The dawn of system leadership
The Dawn of System Leadership is a paper published in the Stanford Social Innovation Review by Senge, Hamilton and Kania in 2015. To this day, when I read the paper I learn something new. It was the first time I could clearly see the rationale for the role of a positional leader alongside the notion of shared or collective leadership and why this type of leadership was needed in society today: “The deep changes necessary to accelerate progress against society's most intractable problems require a unique type of leader—the system leader, a person who catalyses collective leadership.” Crucial when the authors highlight that solutions to our biggest questions may ‘not be visible from any single vantage point alone’. A positional leader that ‘creates conditions’ - I connected with this. Now I’m not saying this is the only way to describe a positional leader that values the collective contribution of others. But it was this description that connected with me. Finally, I thought, a narrative of leadership that sits with the normalised structure of positional leadership and plays to the strengths of a collective.
The Turning Point
This paper would not have been a turning point if I wasn’t working in the NHS, in the North West of England at the time I read it. Nationally, the vision for health was set out positioning health alongside wider system partners. In the North West, it was a time where health and the wider determinants were being more closely connected to a growing awareness of the regions economic potential. I was awoken to the complexity and importance of a system which not only affects every aspect of our lives today but has the power to help or hinder the reaching of our potential in the future - and it was on my doorstep.
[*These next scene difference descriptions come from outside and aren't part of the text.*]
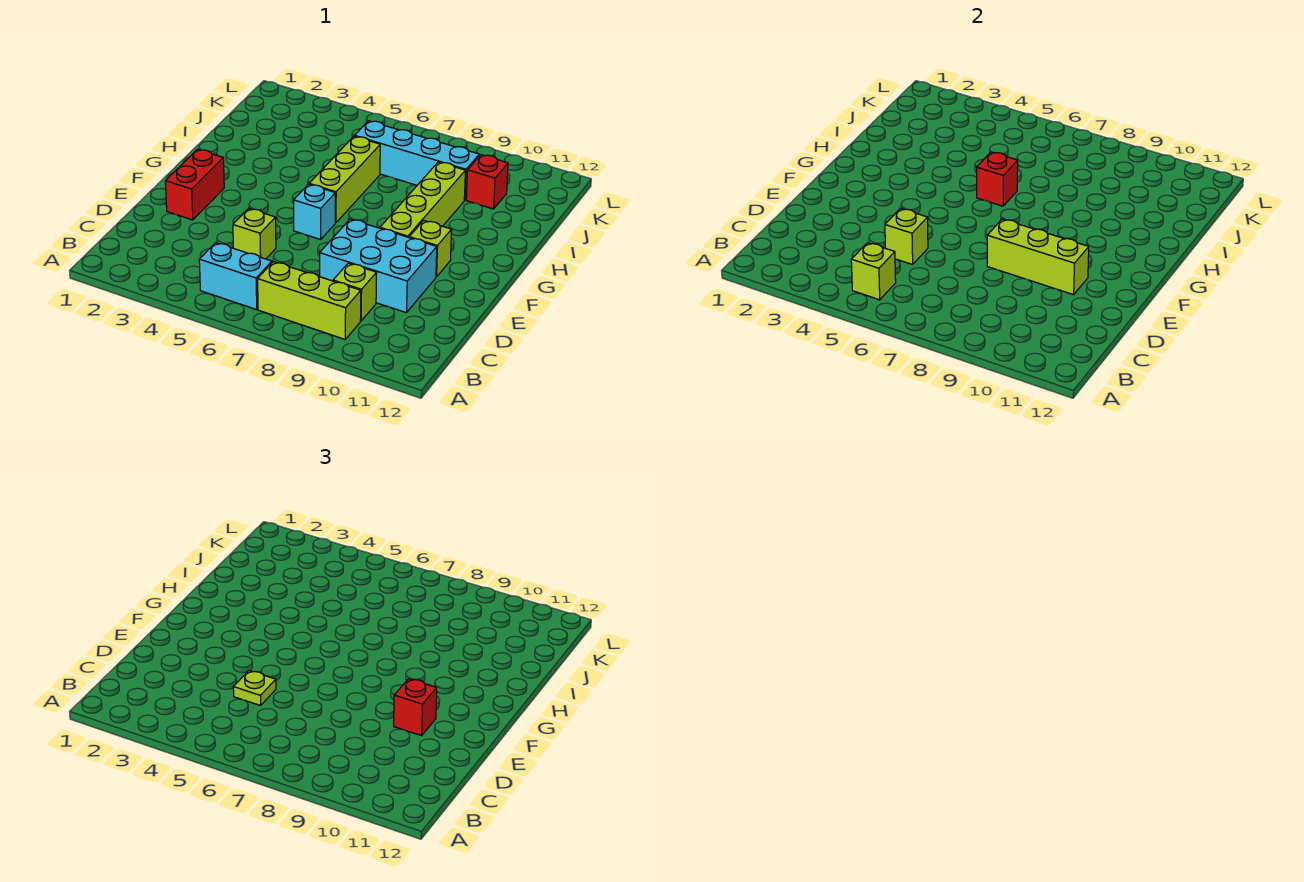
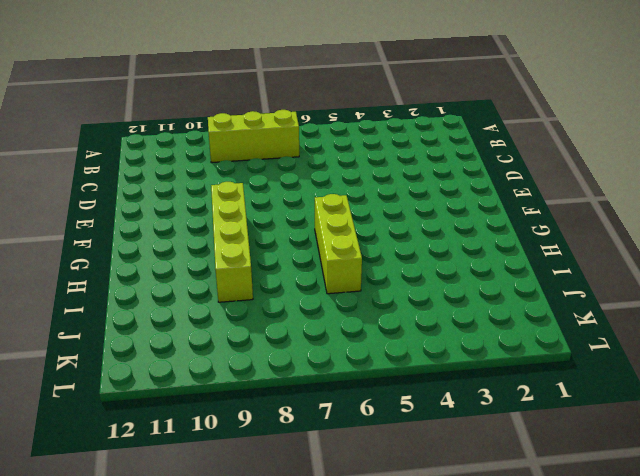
none -> cyan 1x2 brick [199,243,272,310]
none -> lime 1x1 brick [333,263,377,321]
none -> lime 1x1 brick [233,208,276,259]

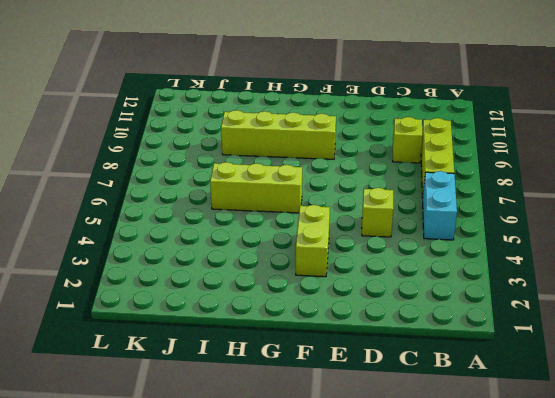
lime 1x2 brick [296,205,330,277] -> none
none -> cyan 2x3 brick [320,219,437,313]
none -> red 1x2 brick [165,149,224,220]
none -> cyan 1x1 brick [294,184,335,239]

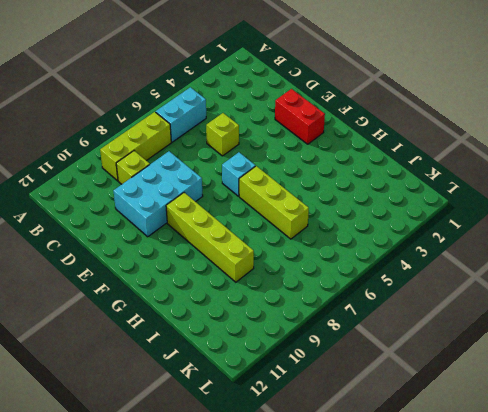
none -> lime 1x1 brick [409,220,452,277]
none -> cyan 1x4 brick [355,121,479,200]
none -> red 1x1 brick [466,155,508,209]

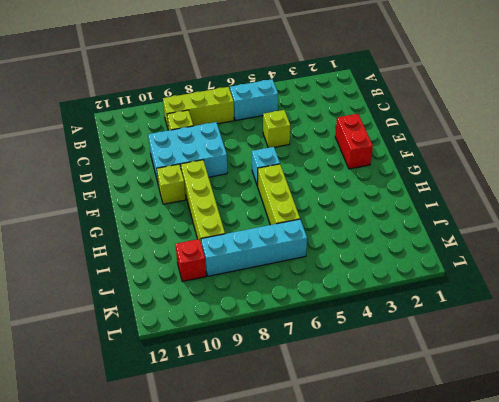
none -> lime 1x1 brick [851,243,896,300]
none -> lime 1x1 brick [885,208,928,264]
none -> lime 1x3 brick [987,219,1089,295]

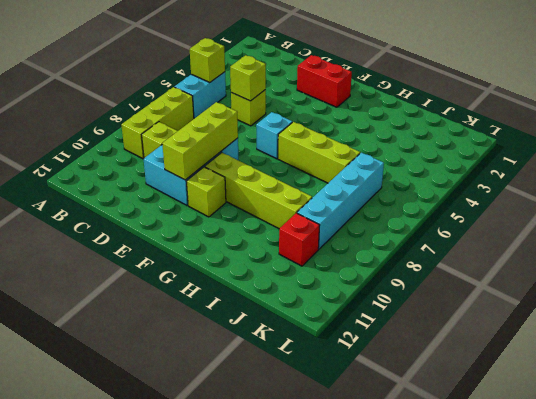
none -> red 1x1 brick [977,152,1018,206]
none -> lime 1x1 plate [233,671,276,705]
none -> red 1x1 brick [394,679,437,736]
From the doorstep to space
I continued to work in health and transitioned my portfolios to build on the notion of ‘creating conditions’. My colleagues and I embarked on an experimental commission to explore the conditions that enable us all to connect, collaborate, co-create – however we think about working together – both within and across traditional organisational boundaries.
Our thinking was – if we are to meet the ambitions of an integrated health and social care, we know we have to work differently, expand the sphere of our possibilities and enable different voices to contribute to conversations with ease. We also observed that this was already occurring in many places across the region and that the social infrastructure is able to move at a much faster pace than the physical make up of our organisations or estates.
We hoped to learn about the conditions that influence this social infrastructure so that we can contribute to creating enabling conditions through the leaders and leadership we develop.
At the same time, I read an interview with Jeff Bezos relating to his work with Blue Origin. Bezos talked about the difference in the dynamism experienced between commercial space exploration and the tech industries in existence as a result of the development of the internet. His response, infrastructure. He talked about his mission to create the ‘heavy lifting infrastructure’ so the next generation can have ‘an entrepreneurial explosion into space’. I thought ‘if Bezos can do this for space. What can we do for health and social care?’.
What could be?
This journey of exploration made me reflect on ambition, how we can and do contribute towards a future of health and wellbeing and how far should we go in thinking about the future we are building. In the context of ‘what could be’ I presented thinking on ‘The Future we are Building: Lessons from the new space race’ in order to pose the question - what is next?
This was on the last day of that job. This experience has been a catalyst for me to continue connecting with the work of those exploring issues with the potential to affect not only society as we know it but humanity as a whole and ask the question - what can we do through development today to build the psychosocial infrastructure required in a future context?